Brokerage firm CLSA has upgraded Dalmia Bharat's rating to ‘buy from 'outperform’ and raised its target price to Rs 1,900 per share from Rs 1,650 earlier. As per the brokerage, large capacity additions in the pipeline, a presence in strong growth regions, and news flow of price hikes in the east, Dalmia Bharat is well-placed in this upcycle, at current valuations.
NSE
“The Supreme Court released the mutual fund securities (Rs 344 crore) of Dalmia, in its favour. While Dalmia has to furnish a bank guarantee in lieu of that, it can now utilise these units at its own discretion. We believe this may allay concern around the stock and lead to a bridging of its valuation gap with peers,” stated the CLSA report.
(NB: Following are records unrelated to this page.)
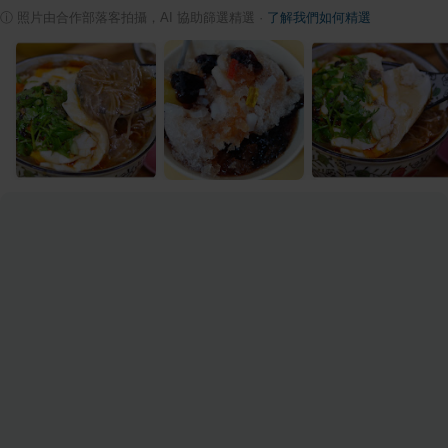
ⓘ
照片由合作部落客拍攝，AI 協助篩選精選
·
了解我們如何精選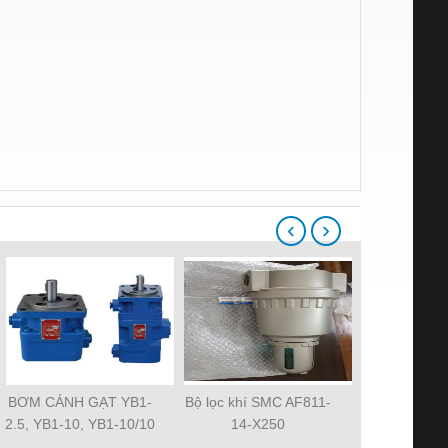
‹
›
BƠM CÁNH GẠT YB1-
Bộ lọc khí SMC AF811-
Quạt tản nh
2.5, YB1-10, YB1-10/10
14-X250
MAT 3106KL-
YB1-40/12.5, YB1-
R2E225-RA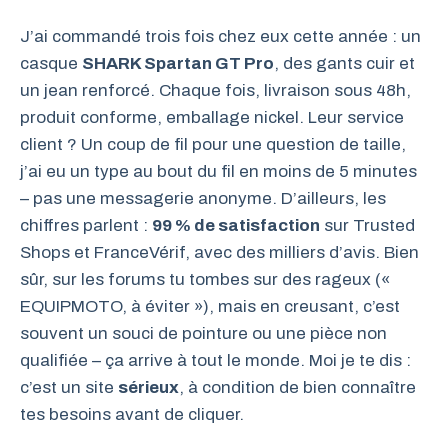
J’ai commandé trois fois chez eux cette année : un
casque
SHARK Spartan GT Pro
, des gants cuir et
un jean renforcé. Chaque fois, livraison sous 48h,
produit conforme, emballage nickel. Leur service
client ? Un coup de fil pour une question de taille,
j’ai eu un type au bout du fil en moins de 5 minutes
– pas une messagerie anonyme. D’ailleurs, les
chiffres parlent :
99 % de satisfaction
sur Trusted
Shops et FranceVérif, avec des milliers d’avis. Bien
sûr, sur les forums tu tombes sur des rageux («
EQUIPMOTO, à éviter »), mais en creusant, c’est
souvent un souci de pointure ou une pièce non
qualifiée – ça arrive à tout le monde. Moi je te dis :
c’est un site
sérieux
, à condition de bien connaître
tes besoins avant de cliquer.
The stock soared over 11 percent in intraday trade post the development to hit its 52-week high of Rs 1,690.60 on the BSE.
On March 16, the Supreme Court ordered IL&FS Securities Services (ISSL) to release mutual fund units worth Rs 344 crore to Dalmia Bharat. Today (March 17), stocks of the company surged 11 percent to Rs 1,690.60 in intra-day trade, hitting a record high on the BSE.
In February 2019, Dalmia Group had alleged that these instruments — valued at approximately Rs 344 crore — were illegally transferred from the Demat accounts of two of its subsidiaries. A month later, in March, the company registered an FIR with the Economic Offences Wing (EOW) of Delhi police, claiming that Allied Financial Services, Money Mishra Overseas, National Securities Depository, and ISSL had duped them of their securities.
In August the same year, the Supreme Court passed an interim order that Dalmia Cement — a subsidiary of Dalmia Bharat — may encash the securities and the said amount shall lie in fixed deposit with ISSL. Dalmia did not exercise the option and, so, ISSL continues to hold these mutual fund units.